WORKING DATA:
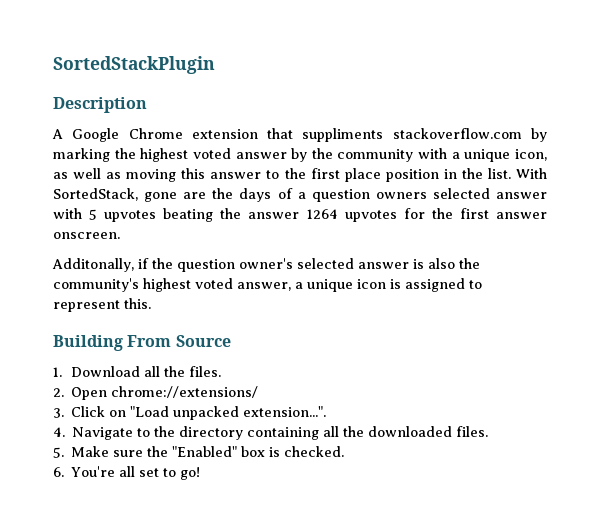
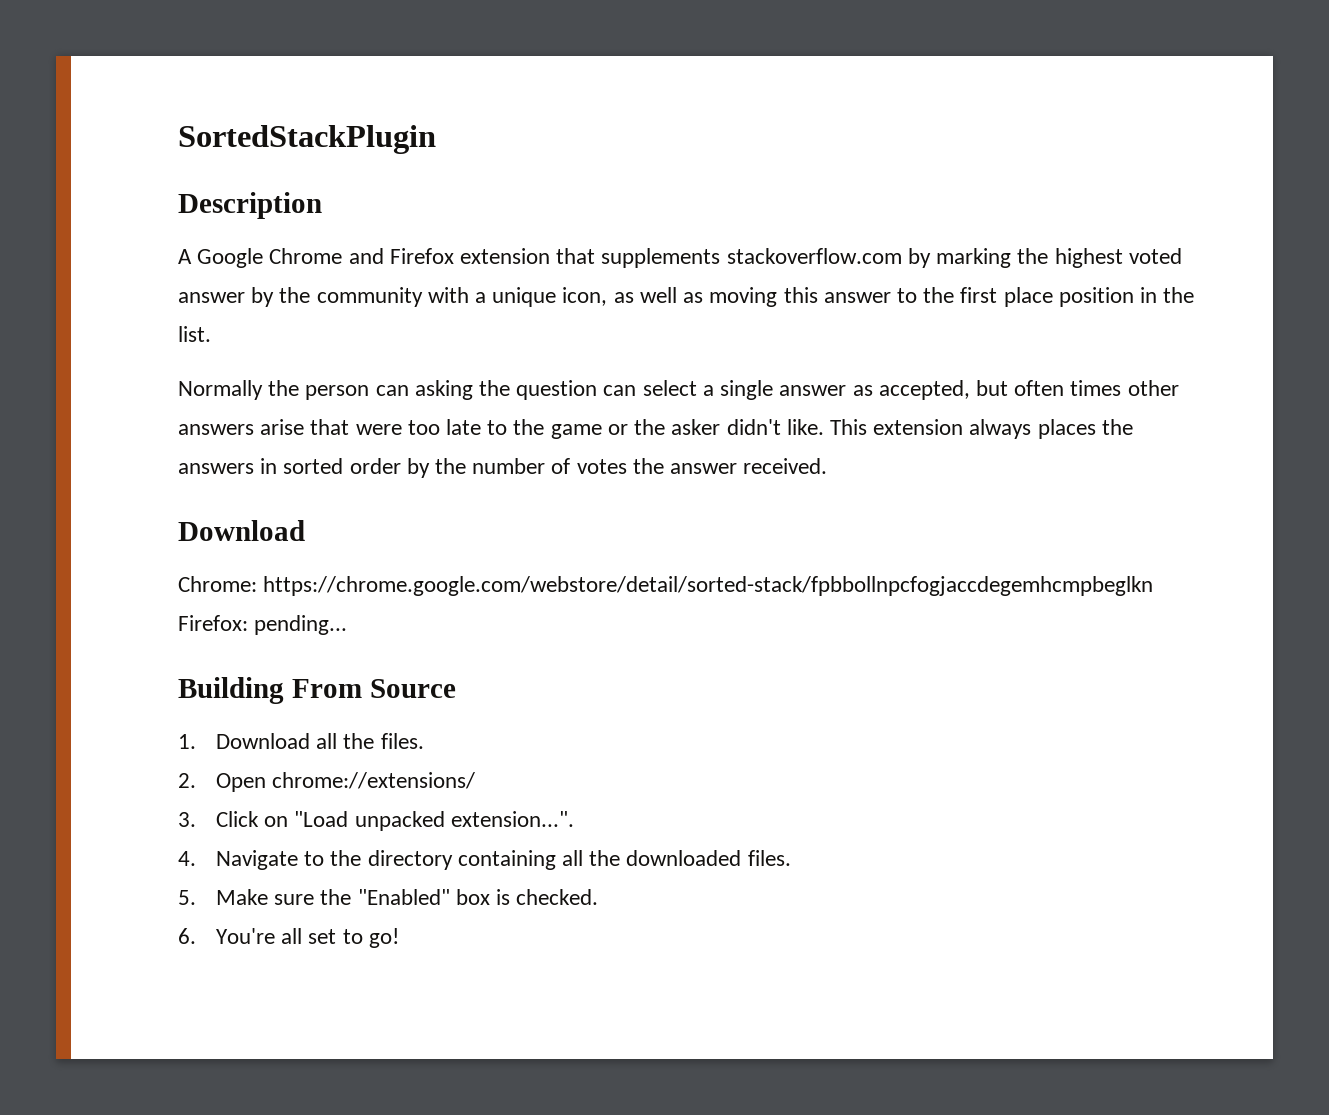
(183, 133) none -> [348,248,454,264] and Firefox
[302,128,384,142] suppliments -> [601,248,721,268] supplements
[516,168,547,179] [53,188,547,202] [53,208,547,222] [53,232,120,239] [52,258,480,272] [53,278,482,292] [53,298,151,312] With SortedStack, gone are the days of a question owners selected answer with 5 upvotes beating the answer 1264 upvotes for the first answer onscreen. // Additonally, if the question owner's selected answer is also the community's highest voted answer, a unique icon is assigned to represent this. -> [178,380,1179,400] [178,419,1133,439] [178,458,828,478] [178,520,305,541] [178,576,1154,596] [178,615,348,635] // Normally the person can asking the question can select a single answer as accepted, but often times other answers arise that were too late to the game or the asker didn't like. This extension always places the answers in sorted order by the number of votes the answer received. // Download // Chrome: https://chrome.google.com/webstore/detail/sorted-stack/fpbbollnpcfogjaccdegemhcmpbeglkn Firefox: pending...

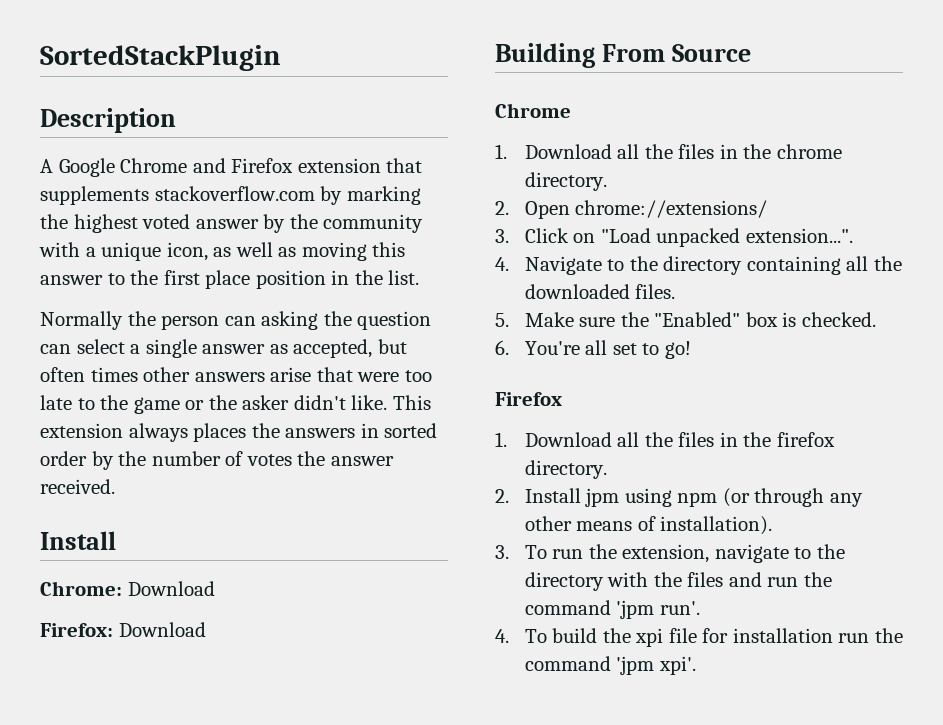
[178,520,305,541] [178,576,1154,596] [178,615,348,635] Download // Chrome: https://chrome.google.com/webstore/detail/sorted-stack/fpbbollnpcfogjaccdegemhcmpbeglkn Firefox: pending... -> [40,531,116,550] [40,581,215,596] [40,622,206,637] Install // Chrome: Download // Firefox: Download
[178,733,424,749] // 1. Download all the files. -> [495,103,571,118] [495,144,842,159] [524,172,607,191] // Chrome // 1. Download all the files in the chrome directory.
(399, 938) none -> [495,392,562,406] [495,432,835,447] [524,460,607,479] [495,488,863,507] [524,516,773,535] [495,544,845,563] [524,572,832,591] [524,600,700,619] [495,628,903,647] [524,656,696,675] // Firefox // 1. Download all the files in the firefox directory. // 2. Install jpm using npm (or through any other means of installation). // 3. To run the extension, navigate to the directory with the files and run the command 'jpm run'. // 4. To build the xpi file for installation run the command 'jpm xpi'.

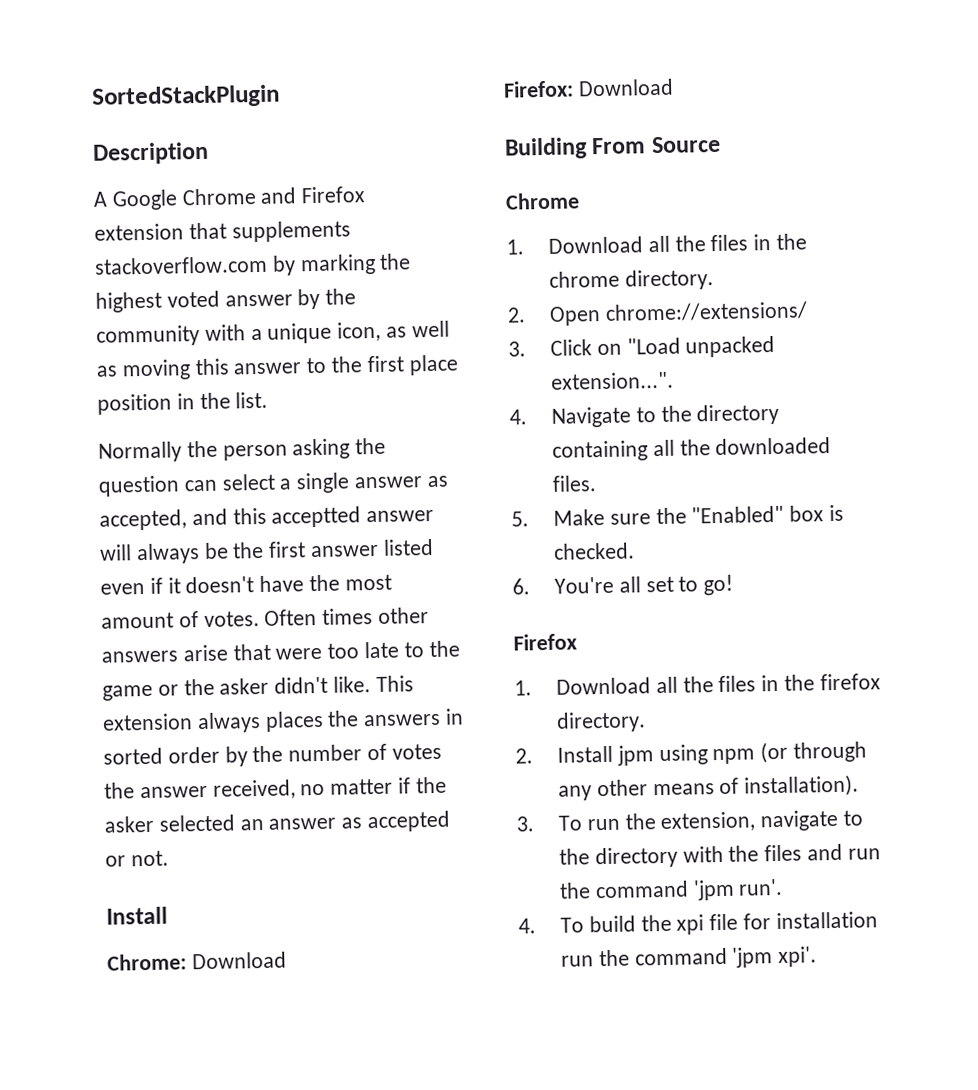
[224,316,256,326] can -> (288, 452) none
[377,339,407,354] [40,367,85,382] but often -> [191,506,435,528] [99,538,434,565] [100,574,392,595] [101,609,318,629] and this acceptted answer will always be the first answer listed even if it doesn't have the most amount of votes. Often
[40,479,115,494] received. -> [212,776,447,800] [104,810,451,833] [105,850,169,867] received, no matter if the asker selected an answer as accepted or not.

PROBLEM DETAILS:
Reproduce the whole listing word for word, setting aside any pictures.

WRITTEN RESPONSE:
(183, 133) none -> [348,248,454,264] and Firefox
[302,128,384,142] suppliments -> [601,248,721,268] supplements
[516,168,547,179] [53,188,547,202] [53,208,547,222] [53,232,120,239] [52,258,480,272] [53,278,482,292] [53,298,151,312] With SortedStack, gone are the days of a question owners selected answer with 5 upvotes beating the answer 1264 upvotes for the first answer onscreen. // Additonally, if the question owner's selected answer is also the community's highest voted answer, a unique icon is assigned to represent this. -> [178,380,1179,400] [178,419,1133,439] [178,458,828,478] [178,520,305,541] [178,576,1154,596] [178,615,348,635] // Normally the person can asking the question can select a single answer as accepted, but often times other answers arise that were too late to the game or the asker didn't like. This extension always places the answers in sorted order by the number of votes the answer received. // Download // Chrome: https://chrome.google.com/webstore/detail/sorted-stack/fpbbollnpcfogjaccdegemhcmpbeglkn Firefox: pending...

[178,520,305,541] [178,576,1154,596] [178,615,348,635] Download // Chrome: https://chrome.google.com/webstore/detail/sorted-stack/fpbbollnpcfogjaccdegemhcmpbeglkn Firefox: pending... -> [40,531,116,550] [40,581,215,596] [40,622,206,637] Install // Chrome: Download // Firefox: Download
[178,733,424,749] // 1. Download all the files. -> [495,103,571,118] [495,144,842,159] [524,172,607,191] // Chrome // 1. Download all the files in the chrome directory.
(399, 938) none -> [495,392,562,406] [495,432,835,447] [524,460,607,479] [495,488,863,507] [524,516,773,535] [495,544,845,563] [524,572,832,591] [524,600,700,619] [495,628,903,647] [524,656,696,675] // Firefox // 1. Download all the files in the firefox directory. // 2. Install jpm using npm (or through any other means of installation). // 3. To run the extension, navigate to the directory with the files and run the command 'jpm run'. // 4. To build the xpi file for installation run the command 'jpm xpi'.

[224,316,256,326] can -> (288, 452) none
[377,339,407,354] [40,367,85,382] but often -> [191,506,435,528] [99,538,434,565] [100,574,392,595] [101,609,318,629] and this acceptted answer will always be the first answer listed even if it doesn't have the most amount of votes. Often
[40,479,115,494] received. -> [212,776,447,800] [104,810,451,833] [105,850,169,867] received, no matter if the asker selected an answer as accepted or not.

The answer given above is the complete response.